The Phytosaur-Aetosaur-Metoposaur vertebrate fossil assemblage of the west (Chinle Group and correlatives) is quite different to the capitosaur-prosauropod-turtle fauna of Europe and Greenland. But even the Newark Supergroup of eastern North America of Neshanician and Cliftonian represents a different fauna to that of the South-west. Aetosaurus and Hypsognathus are common (perhaps indicative of a drier climate), phytosaurs and large aetosaurs are rarer. In the south-east there is a relict Carnian-type fauna (including traversodonts and rare dicynodonts), populating a wet equatorial zone
The date of the Typothorax zone is Lower/early Norian in early papers by Hunt and Lucas which only attempt a stratigraphy of American faunas (see table in Benton 1994), and the Redondasuchus zone Middle and possibly Late Norian. In the later work which correlates other faunas (e.g. European) Lucas 1998 Typothorax zone becomes the Revueltian LVA, which now includes at least most or all of the Norian, and the Redondasuchus zone becomes the Apachean LVA, which now includes all of the Rhaetian. However if we assume an average tetrapod species life-span of 2 or 3 million years (as estimated for mammals and dinosaurs) it seems hard to believe that a single species of Apachesaurus, Paratypothorax, or Hesperosuchus each last some twenty million years or more! (Late Carnian + all of Norian + Rhaetian). Although it is conceivably possible (or not) that most later Triassic tetrapod faunas were unusually stable and long-lived, and it is also possible that the Gradstein et al 2004 chronology overestimates the length of the Norian, another explanation might be that due to Late Triassic provinciality (which increased as the period proceeded) meant that the North American and European faunas were not always simultaneous, so that Aetosaurus, say, occurred later in Europe than in south-west North America. This would allow an earlier occurrence for American Apachean faunas, and hence a more realistic lifespan of the occurring species.
The famous Ghost Ranch, New Mexico, fauna provides a good case study for difficulties in dating Late Triassic (or any prehistoric) vertebrates. This assemblage, which features not only the early theropod Coelophysis (perhaps the most famous of all Triassic dinosaurs) but a number of other forms as well, is traditionally dated at late Carnian or Early Norian. The presence of Pseudopalatus shows that it has to be post-Carnian. On the basis of the presence of the phytosaur Redondasaurus Lucas 1998 considers it (The revised international LVF series) to be Apachean (=?Late Norian to Rhaetian) age.
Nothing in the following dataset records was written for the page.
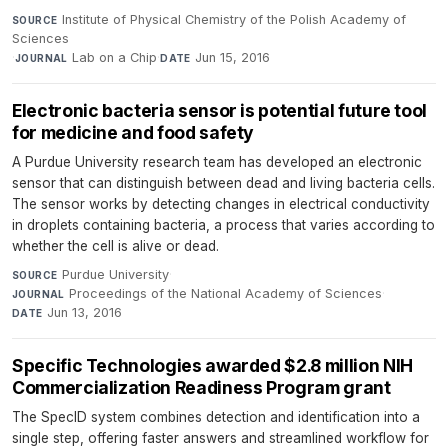
Institute of Physical Chemistry of the Polish Academy of
SOURCE
Sciences
·
Lab on a Chip
·
Jun 15, 2016
JOURNAL
DATE
Electronic bacteria sensor is potential future tool
for medicine and food safety
A Purdue University research team has developed an electronic
sensor that can distinguish between dead and living bacteria cells.
The sensor works by detecting changes in electrical conductivity
in droplets containing bacteria, a process that varies according to
whether the cell is alive or dead.
Purdue University
·
SOURCE
Proceedings of the National Academy of Sciences
·
JOURNAL
Jun 13, 2016
DATE
Specific Technologies awarded $2.8 million NIH
Commercialization Readiness Program grant
The SpecID system combines detection and identification into a
single step, offering faster answers and streamlined workflow for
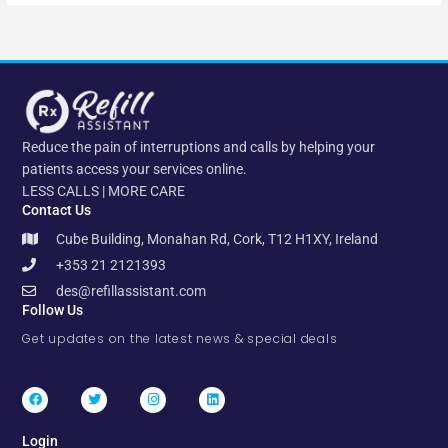
Reduce the pain of interruptions and calls by helping your
patients access your services online.
LESS CALLS | MORE CARE
Contact Us
Cube Building, Monahan Rd, Cork, T12 H1XY, Ireland
+353 21 2121393
des@refillassistant.com
Follow Us
Get updates on the latest news & special deals
F
T
I
L
a
w
n
i
c
i
s
n
e
t
t
k
b
t
a
e
Login
o
e
g
d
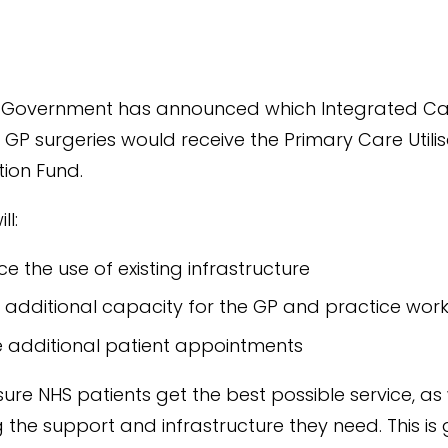
 Government has announced which Integrated Ca
 GP surgeries would receive the Primary Care Utili
ion Fund.
ll:
e the use of existing infrastructure
 additional capacity for the GP and practice wor
 additional patient appointments
nsure NHS patients get the best possible service, as
 the support and infrastructure they need. This is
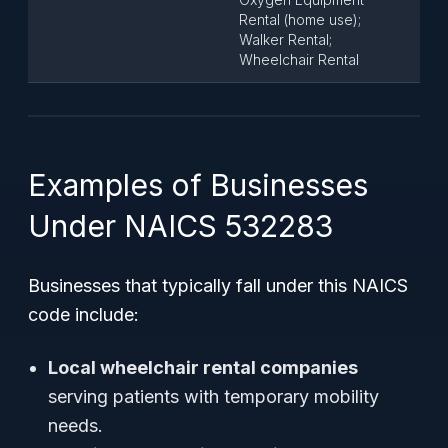
Rental (home use);
Walker Rental;
Wheelchair Rental
Examples of Businesses
Under NAICS 532283
Businesses that typically fall under this NAICS
code include:
Local wheelchair rental companies
serving patients with temporary mobility
needs.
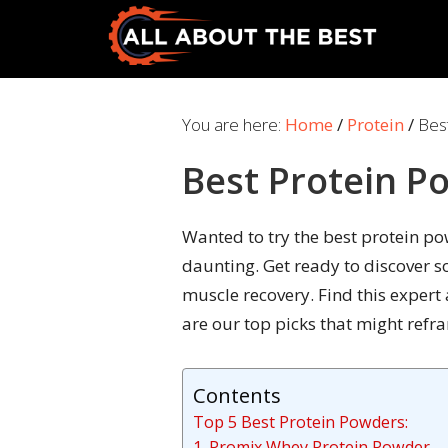
Skip
Skip
to
to
primary
main
All
Where
navigation
content
About
Quality
You are here:
Home
/
Protein
/
Best
The
Meets
Best
Best Protein P
Choice
Wanted to try the best protein p
daunting. Get ready to discover 
muscle recovery. Find this expert
are our top picks that might refr
Contents
Top 5 Best Protein Powders:
1. Promix Whey Protein Powder – 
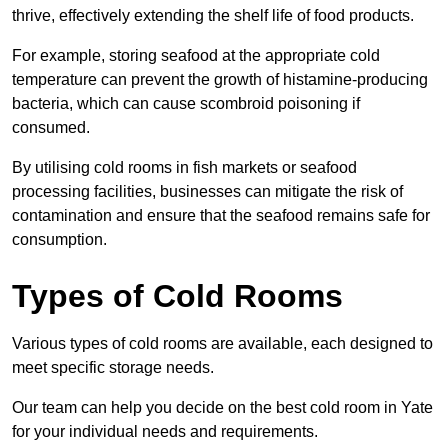
thrive, effectively extending the shelf life of food products.
For example, storing seafood at the appropriate cold
temperature can prevent the growth of histamine-producing
bacteria, which can cause scombroid poisoning if
consumed.
By utilising cold rooms in fish markets or seafood
processing facilities, businesses can mitigate the risk of
contamination and ensure that the seafood remains safe for
consumption.
Types of Cold Rooms
Various types of cold rooms are available, each designed to
meet specific storage needs.
Our team can help you decide on the best cold room in Yate
for your individual needs and requirements.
As well as Redondasaurus and the advanced podokesaur Syntarsus sp., the fauna contains typically late Carnian ( Adamanian) / early Norian elements, as represented by the sphenosuchian Hesperosuchus agilis [Clark et al 2000] and, supposedly, the aetosaur Desmatosuchus haploceras [See Ford, 2001 and Irmis, 2001 for a species list of this fauna - although of course this assumes that the identification of Desmatosuchus from this locality is correct). Hargrave 1999 considers the Coelophysis quarry to be "no younger than early Norian and is more likely near the Carnian/Norian boundary" on magnetostratigraphic evidence. On the other hand, the Rock Point Formation, in Whitaker (Ghost Ranch) quarry occurs, is just below (and possibly overlaps with the Latest Triassic to Earliest Jurassic Wingate Sandstone, which favours either a Rhaetian age or a Middle or Late Norian. Benton 1994 gives the age of the Rock Point Member of the Chinle Formation as Late Middle Norian. Pending more precise analysis, the date of the Whitaker quarry / Ghost Ranch fauna will remain somewhat debatable.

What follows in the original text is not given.